■ Job item ■
Format everything from the line containing "REGISTER NOW!" down to the end of the rows, both ends included, as a numbered list with blank lines left out. Leave the pictures out of the list.

* * * * *

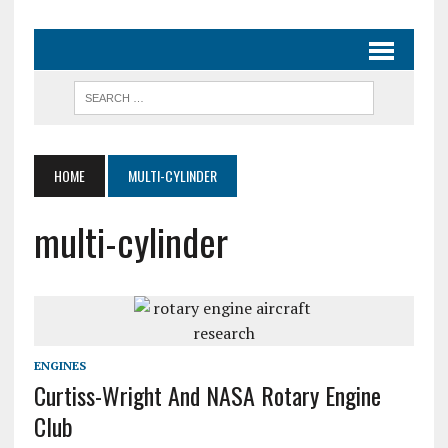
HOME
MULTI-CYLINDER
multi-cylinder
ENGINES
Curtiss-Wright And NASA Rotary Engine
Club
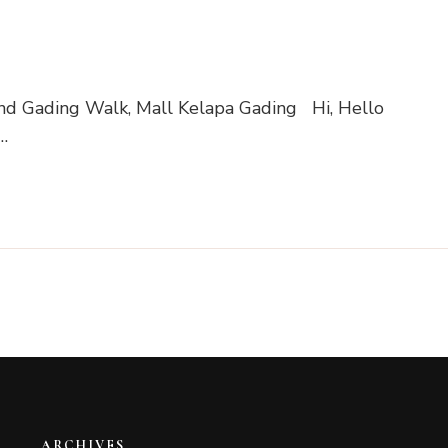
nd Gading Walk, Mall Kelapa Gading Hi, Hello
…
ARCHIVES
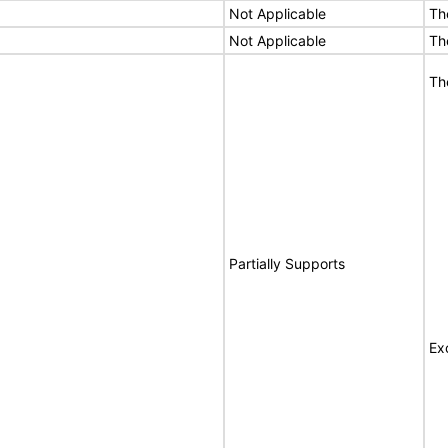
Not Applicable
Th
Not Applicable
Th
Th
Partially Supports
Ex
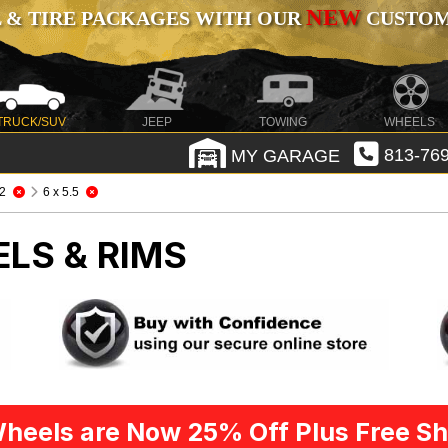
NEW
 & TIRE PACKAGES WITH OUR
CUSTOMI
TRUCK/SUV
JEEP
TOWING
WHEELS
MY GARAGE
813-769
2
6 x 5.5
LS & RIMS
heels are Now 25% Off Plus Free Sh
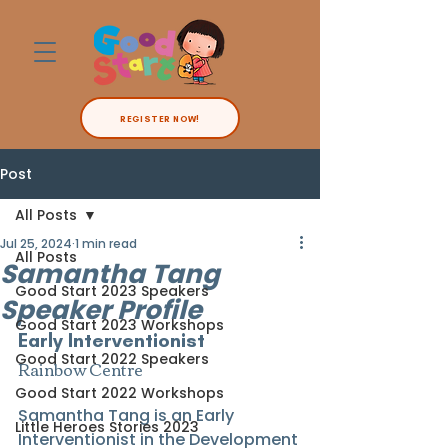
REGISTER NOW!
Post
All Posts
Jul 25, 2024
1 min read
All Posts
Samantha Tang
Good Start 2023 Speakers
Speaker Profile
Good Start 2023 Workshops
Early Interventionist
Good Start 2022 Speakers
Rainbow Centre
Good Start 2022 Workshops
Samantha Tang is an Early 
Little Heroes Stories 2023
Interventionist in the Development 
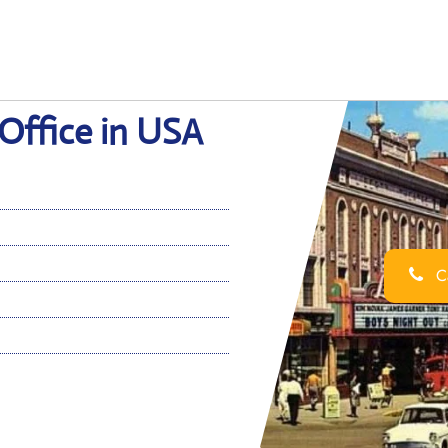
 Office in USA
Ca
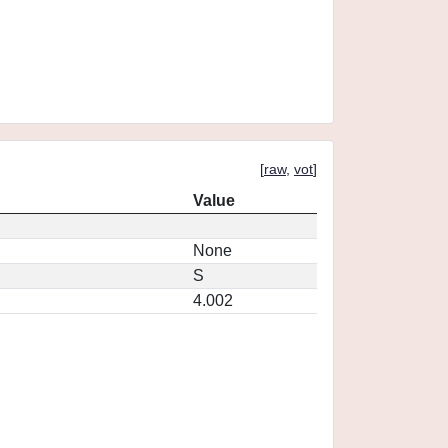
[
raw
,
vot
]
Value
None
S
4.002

* * * * *

■ Result below ■
1. REGISTER NOW!
2. Post
3. All Posts
4. Jul 25, 2024
5. 1 min read
6. All Posts
7. Samantha Tang
8. Good Start 2023 Speakers
9. Speaker Profile
10. Good Start 2023 Workshops
11. Early Interventionist
12. Good Start 2022 Speakers
13. Rainbow Centre
14. Good Start 2022 Workshops
15. Samantha Tang is an Early 
16. Little Heroes Stories 2023
17. Interventionist in the Development 
18.  Office in USA
19. Ca
20. [
21. raw
22. ,
23. vot
24. ]
25. Value
26. None
27. S
28. 4.002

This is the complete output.